The victims include a mother-son duo, who are suspected to have supplied the local jaggery-based liquor, called ‘sulai’, at Halmira. The woman, Dhraupadi Urang (62), was among the first to report sick at the Halmira Tea Estate Hospital on Thursday evening, along with three other women — Angni Gowala (60), Bondhoin Bowri (54) and Belo Bhumij (62). All four women died at the Golaghat Civil Hospital later that night.
Since Thursday night, deaths have also been reported from Wokha (about 25 km from Halmira), Gobinpur (about 40 km from Halmira), Borholla in Jorhat (about 30 km from Halmira) and Titabor in Jorhat (about 30 km from Halmira).
“Seventy-one residents of Golaghat district and 43 residents of Jorhat district have died,” Additional Director General of Assam Police, Law and Order, Mukesh Agarwal told The Sunday Express. He said seven people have been detained from Golaghat district and three from Jorhat.
Dr Pranjal Sarma of the Halmira Tea Estate Hospital said at least 38 of these victims were from the tea garden.
While the Jorhat Medical College and Hospital (JMCH) received 220 patients, about 100 were admitted to the Golaghat Civil Hospital.
On Friday, Sanju Urang (28), son of Dhraupadi Urang, was among those dead. While police have seized 1.5 litres of liquor from their house, senior police officers said that with the deaths being spread across a 40-km radius, at least 17 other sellers have been identified. Of these, at least five, including the Urangs, have died.
Police are now investigating whether all these sellers had a common supplier. “Primarily, we have to find the producers of the spurious liquor that killed so many people, investigate the distributors and then, with the help of the FSL team which arrives later tonight, find out what the adulterant was,” said Golaghat SP Pushpraj Singh. The liquor seized from Urang’s house will be sent for forensic analysis.
According to relatives of victims in Halmira, the ‘sulai’ sellers in the village used to procure the liquor from Jogibari, a neighbouring village which reported at least two deaths. In Jogibari, villagers said at least four families are engaged in making and selling ‘sulai’. All these families are absconding since Saturday morning.
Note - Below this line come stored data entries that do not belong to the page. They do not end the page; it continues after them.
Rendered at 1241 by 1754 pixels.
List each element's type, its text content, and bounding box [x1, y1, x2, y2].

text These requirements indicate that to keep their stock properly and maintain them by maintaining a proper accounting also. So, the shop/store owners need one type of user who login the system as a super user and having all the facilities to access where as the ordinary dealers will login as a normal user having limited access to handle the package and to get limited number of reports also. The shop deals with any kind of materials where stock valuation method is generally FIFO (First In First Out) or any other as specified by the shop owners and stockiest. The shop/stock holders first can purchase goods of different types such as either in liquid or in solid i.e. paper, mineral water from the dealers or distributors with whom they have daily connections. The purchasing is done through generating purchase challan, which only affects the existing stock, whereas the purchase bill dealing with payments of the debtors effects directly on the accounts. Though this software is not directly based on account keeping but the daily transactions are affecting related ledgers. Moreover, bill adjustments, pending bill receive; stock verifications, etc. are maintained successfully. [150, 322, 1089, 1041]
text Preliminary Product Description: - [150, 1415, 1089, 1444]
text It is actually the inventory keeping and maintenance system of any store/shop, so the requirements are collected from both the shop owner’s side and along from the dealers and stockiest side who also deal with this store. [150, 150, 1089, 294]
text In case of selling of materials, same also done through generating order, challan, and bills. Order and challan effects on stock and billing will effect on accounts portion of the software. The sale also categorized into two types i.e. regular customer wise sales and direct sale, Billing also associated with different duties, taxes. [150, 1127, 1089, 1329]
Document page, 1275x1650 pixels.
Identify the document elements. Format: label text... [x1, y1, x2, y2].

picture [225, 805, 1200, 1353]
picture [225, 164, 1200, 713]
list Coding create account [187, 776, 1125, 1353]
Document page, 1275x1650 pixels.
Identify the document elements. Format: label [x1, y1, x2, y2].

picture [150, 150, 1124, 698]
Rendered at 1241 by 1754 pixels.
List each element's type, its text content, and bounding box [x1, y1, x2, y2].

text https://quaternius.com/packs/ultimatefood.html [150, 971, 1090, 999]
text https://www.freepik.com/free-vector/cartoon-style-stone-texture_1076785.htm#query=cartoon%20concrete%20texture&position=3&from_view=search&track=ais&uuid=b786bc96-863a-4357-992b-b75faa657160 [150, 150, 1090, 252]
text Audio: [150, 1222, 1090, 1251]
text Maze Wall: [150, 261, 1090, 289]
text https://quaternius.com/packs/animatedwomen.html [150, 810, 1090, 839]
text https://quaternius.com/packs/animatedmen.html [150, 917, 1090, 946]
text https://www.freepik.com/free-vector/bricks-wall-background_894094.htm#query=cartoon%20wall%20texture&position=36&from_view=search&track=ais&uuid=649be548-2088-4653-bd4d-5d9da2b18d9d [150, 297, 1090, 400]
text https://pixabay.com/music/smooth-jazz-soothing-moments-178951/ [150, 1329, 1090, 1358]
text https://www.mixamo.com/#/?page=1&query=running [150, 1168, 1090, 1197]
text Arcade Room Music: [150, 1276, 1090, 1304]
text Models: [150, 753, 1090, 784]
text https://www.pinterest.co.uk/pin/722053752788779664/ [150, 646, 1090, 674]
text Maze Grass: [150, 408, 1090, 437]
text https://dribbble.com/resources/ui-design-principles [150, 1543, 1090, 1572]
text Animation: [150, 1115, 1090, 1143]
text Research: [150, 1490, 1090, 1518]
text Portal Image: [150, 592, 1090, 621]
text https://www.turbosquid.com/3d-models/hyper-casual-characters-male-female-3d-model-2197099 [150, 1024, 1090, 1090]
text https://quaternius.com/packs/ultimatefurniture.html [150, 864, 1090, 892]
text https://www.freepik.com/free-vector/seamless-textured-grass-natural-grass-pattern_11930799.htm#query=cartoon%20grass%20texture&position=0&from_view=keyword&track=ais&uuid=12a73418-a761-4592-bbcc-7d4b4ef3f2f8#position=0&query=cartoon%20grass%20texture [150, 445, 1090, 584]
“Just because they (the families in Jogibari) were making the liquor does not mean that the adulteration happened there. We have to find the source of adulteration. Our hunch is that methyl alcohol was the substance used, but that has to be chemically confirmed,” said SP Singh. “There can be multiple producers at different locations, we have to investigate what is the common contaminant,” he said.
“People have been drinking this liquor for a long time now… This is the first time something like this has happened. We don’t know what went wrong,” said Lalit Tirkey (55), a farmer in Halmira.
Meanwhile, Assam Chief Minister Sarbananda Sonowal, who visited JMCH on Saturday, announced ex-gratia of Rs 2 lakh each for the families of those who died, and Rs 50,000 for those undergoing treatment. He has ordered an inquiry by Commissioner, Upper Assam Division, Julie Sonowal, into the incident. Excise Minister Parimal Suklabaidya has also ordered a probe by a four-member team headed by Additional Commissioner, Excise, Sanjib Medhi.
“We are providing the best care possible… Every possible treatment and medicine is being provided. Teams of doctors and paramedical staff have been mobilised from other hospitals of the state as well,” said Dr Rathindra Bhuyan, Director of Health Services, Assam.